Escaping Saddles with Stochastic Gradients

TL;DR

This paper demonstrates that stochastic gradients inherently contain directional information useful for escaping saddle points in non-convex optimization, enabling simpler algorithms to achieve convergence without added noise.

Contribution

It introduces a new assumption showing SGD's natural ability to escape saddles, and provides the first dimension-independent convergence rate for plain SGD to second-order stationary points.

Findings

Stochastic gradients have strong variance along negative curvature directions.

Variance of stochastic gradients is proportional to eigenvalues, not dimension.
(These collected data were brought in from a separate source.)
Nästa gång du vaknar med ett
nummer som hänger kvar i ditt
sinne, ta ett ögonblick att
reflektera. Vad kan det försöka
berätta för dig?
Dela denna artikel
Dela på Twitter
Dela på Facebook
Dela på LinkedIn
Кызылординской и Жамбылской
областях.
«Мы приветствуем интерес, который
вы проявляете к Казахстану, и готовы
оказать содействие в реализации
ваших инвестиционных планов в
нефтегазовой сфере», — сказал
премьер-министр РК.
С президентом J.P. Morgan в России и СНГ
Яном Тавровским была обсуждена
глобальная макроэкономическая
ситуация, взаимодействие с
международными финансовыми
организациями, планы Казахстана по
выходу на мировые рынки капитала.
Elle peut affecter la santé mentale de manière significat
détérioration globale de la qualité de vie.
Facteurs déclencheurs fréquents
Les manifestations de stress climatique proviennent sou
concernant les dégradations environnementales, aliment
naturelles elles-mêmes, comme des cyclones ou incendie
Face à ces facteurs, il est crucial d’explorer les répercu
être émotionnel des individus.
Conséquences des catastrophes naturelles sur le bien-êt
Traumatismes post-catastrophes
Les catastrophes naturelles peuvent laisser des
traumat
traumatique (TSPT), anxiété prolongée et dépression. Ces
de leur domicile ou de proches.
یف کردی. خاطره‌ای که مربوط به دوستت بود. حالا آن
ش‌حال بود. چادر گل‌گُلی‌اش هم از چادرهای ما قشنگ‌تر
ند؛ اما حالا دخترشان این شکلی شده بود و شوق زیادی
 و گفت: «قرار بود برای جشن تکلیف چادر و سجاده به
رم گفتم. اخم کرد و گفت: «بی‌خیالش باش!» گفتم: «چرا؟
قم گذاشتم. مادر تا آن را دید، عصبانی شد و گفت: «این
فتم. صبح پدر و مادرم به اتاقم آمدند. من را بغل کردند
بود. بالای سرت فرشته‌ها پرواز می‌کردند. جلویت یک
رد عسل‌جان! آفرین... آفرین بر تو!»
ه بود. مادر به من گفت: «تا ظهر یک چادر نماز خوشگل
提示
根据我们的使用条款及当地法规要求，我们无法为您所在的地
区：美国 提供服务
Plain SGD can converge to second-order stationary points without explicit noise.

Abstract

We analyze the variance of stochastic gradients along negative curvature directions in certain non-convex machine learning models and show that stochastic gradients exhibit a strong component along these directions. Furthermore, we show that - contrary to the case of isotropic noise - this variance is proportional to the magnitude of the corresponding eigenvalues and not decreasing in the dimensionality. Based upon this observation we propose a new assumption under which we show that the injection of explicit, isotropic noise usually applied to make gradient descent escape saddle points can successfully be replaced by a simple SGD step. Additionally - and under the same condition - we derive the first convergence rate for plain SGD to a second-order stationary point in a number of iterations that is independent of the problem dimension.